The panelists represented both sides of the ongoing debate over the notice-and-takedown system. Content creators expressed their view that the notice-and-takedown system has failed to address massive online piracy, resulting in an endless “whack-a-mole” problem, where infringing content that is removed pursuant to a takedown notice immediately reappears. They stressed that small content creators as a practical matter are unable to send an endless series of takedown notices, and that rampant infringement online challenges their ability to make a living. The content creators also stressed their belief that the notice-and-takedown system needs to be reworked into a “notice-and-staydown” system in order to address the whack-a-mole problem, or needs to be entirely rewritten.
Representatives of tech companies expressed their view that the notice-and takedown system is working well as originally intended and should not be changed, and that progress in addressing online piracy should come through cooperation between the creative and technology sectors in developing voluntary initiatives rather than through legislation. They stressed their view that only content creators can tell whether an online work is infringing and should be taken down or whether it is properly licensed and should stay up. They also stressed that technology companies are inundated with hundreds of millions of takedown notices, which technology companies must deal with on a daily basis, and that some of these notices are fraudulent. The tech company representatives also noted that the vast majority of online infringement comes from websites located abroad, and that reforming or rewriting the U.S. notice-and-takedown system is not going to address such overseas piracy.

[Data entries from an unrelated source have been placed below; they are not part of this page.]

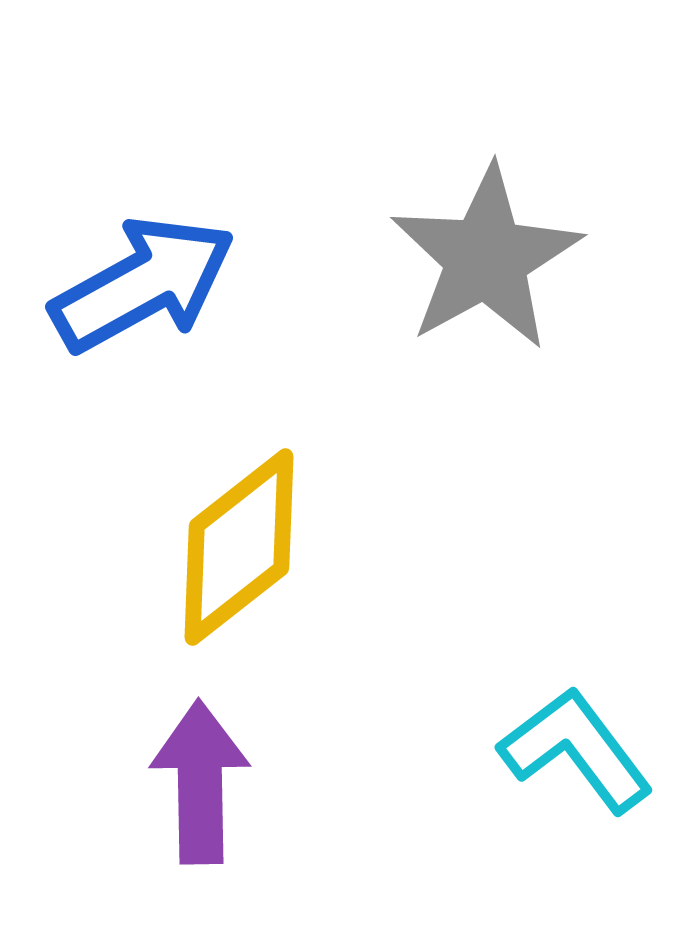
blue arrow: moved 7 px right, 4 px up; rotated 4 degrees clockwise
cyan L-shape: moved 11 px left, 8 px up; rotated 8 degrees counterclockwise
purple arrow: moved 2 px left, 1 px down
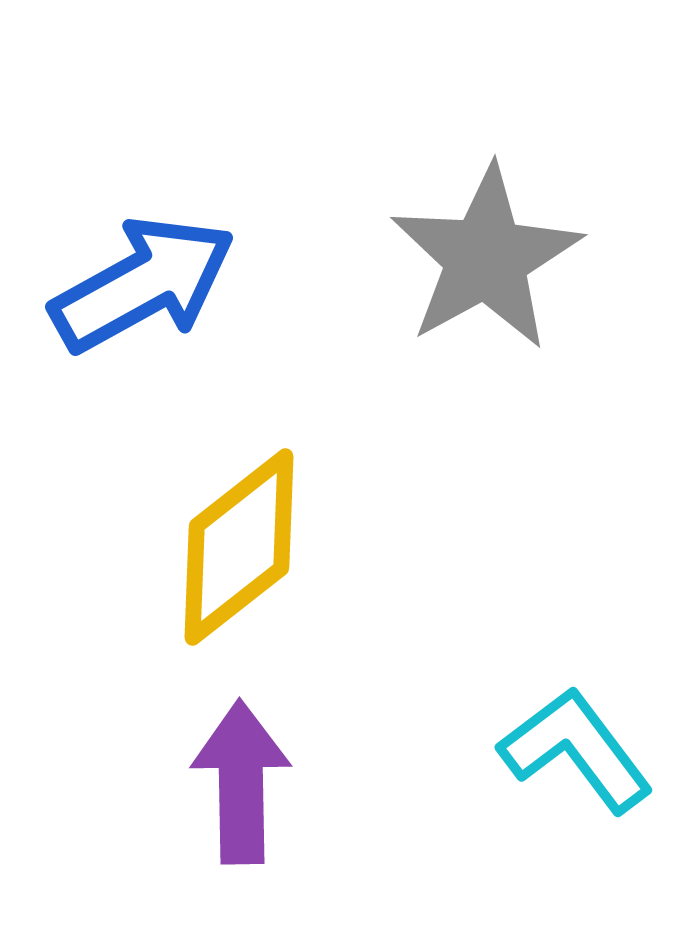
purple arrow: moved 41 px right
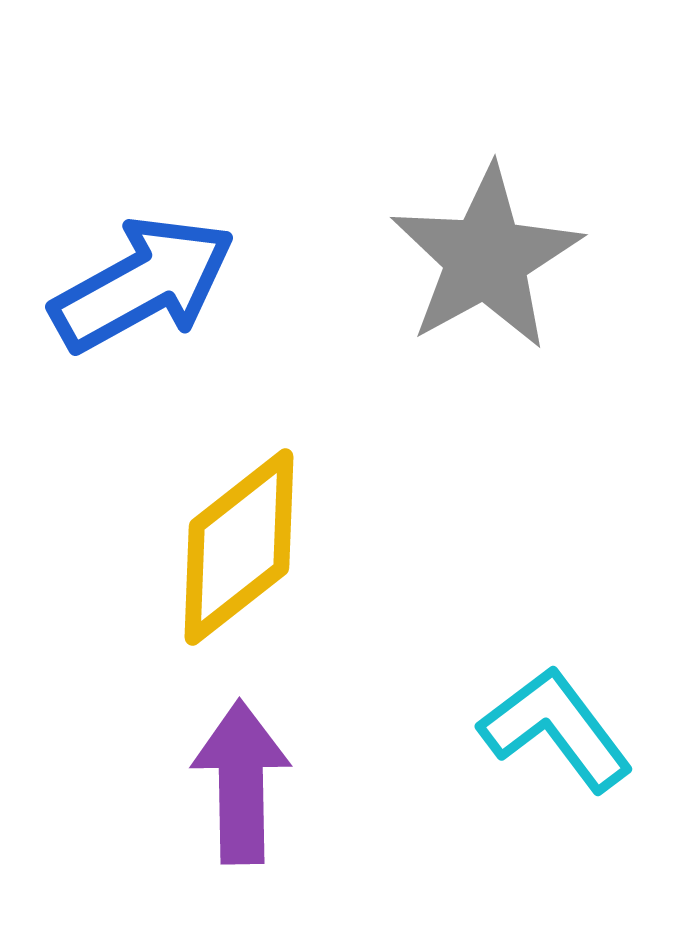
cyan L-shape: moved 20 px left, 21 px up
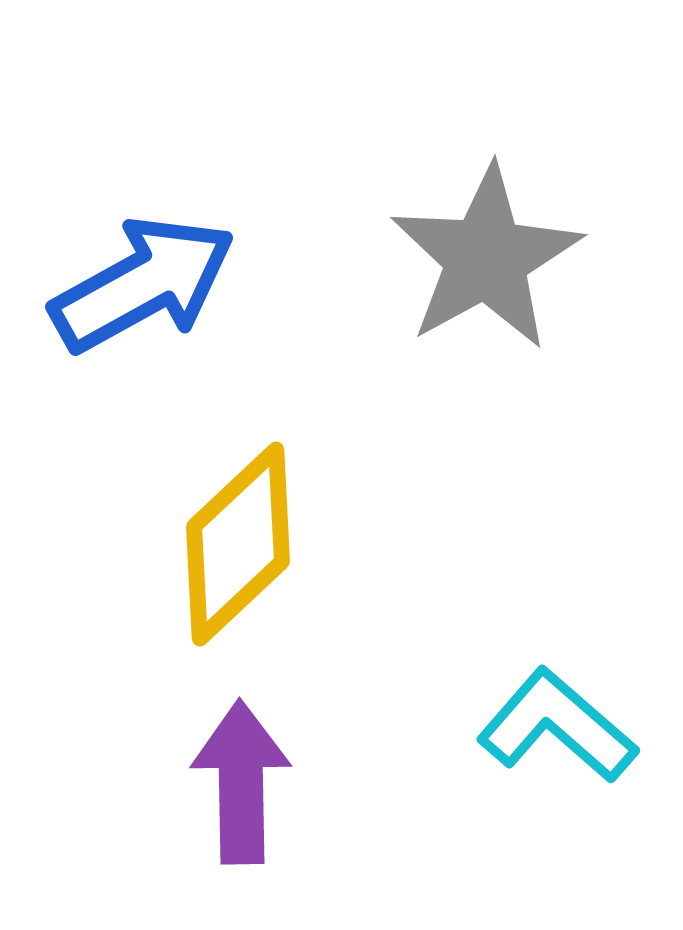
yellow diamond: moved 1 px left, 3 px up; rotated 5 degrees counterclockwise
cyan L-shape: moved 1 px right, 3 px up; rotated 12 degrees counterclockwise
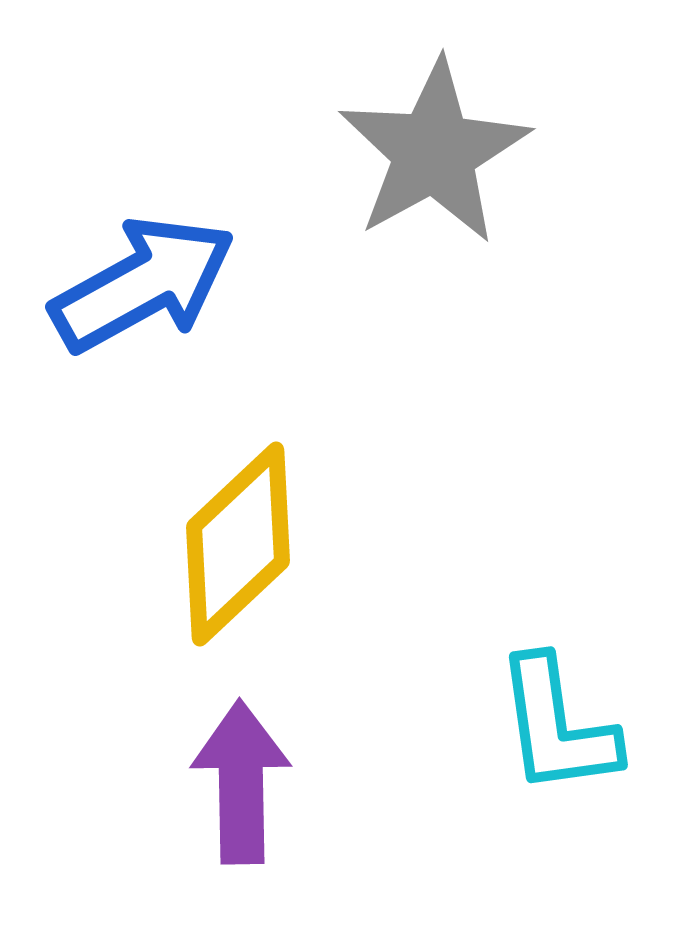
gray star: moved 52 px left, 106 px up
cyan L-shape: rotated 139 degrees counterclockwise
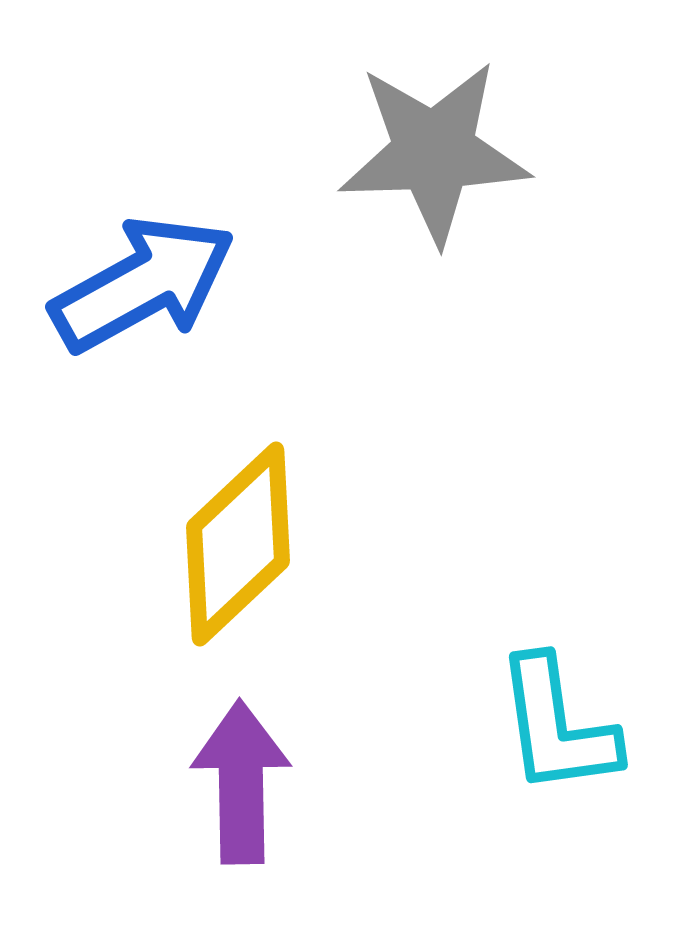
gray star: rotated 27 degrees clockwise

From the tenor of comments and questions from the Subcommittee members present for the hearings, it appears that at least some members on both sides of the aisle believe that the DMCA’s notice-and-takedown-system, first established in 1998 in the “internet’s infancy,” is “outdated” and “failing badly” and needs to be either substantially reworked or replaced with an “entirely new system.” The Subcommittee members present appeared to largely accept content creators’ criticisms of the notice-and-takedown system. They also cited the U.S. Copyright Office’s criticisms of the notice-and-takedown system in the Office’s May 2020 report on the DMCA. Indeed, just last week, the Subcommittee’s Chairman, Senator Thom Tillis, and Senator Patrick Leahy asked the U.S. Copyright Office, in light of its recent DMCA report, to provide detailed recommendations on how to reform the notice-and-takedown system, and to recommend a replacement “if Congress were starting from scratch.”
It remains to be seen what if any actions the Senate’s IP Subcommittee takes on the notice-and-takedown system and how such action is received by the full Judiciary Committee and the Senate.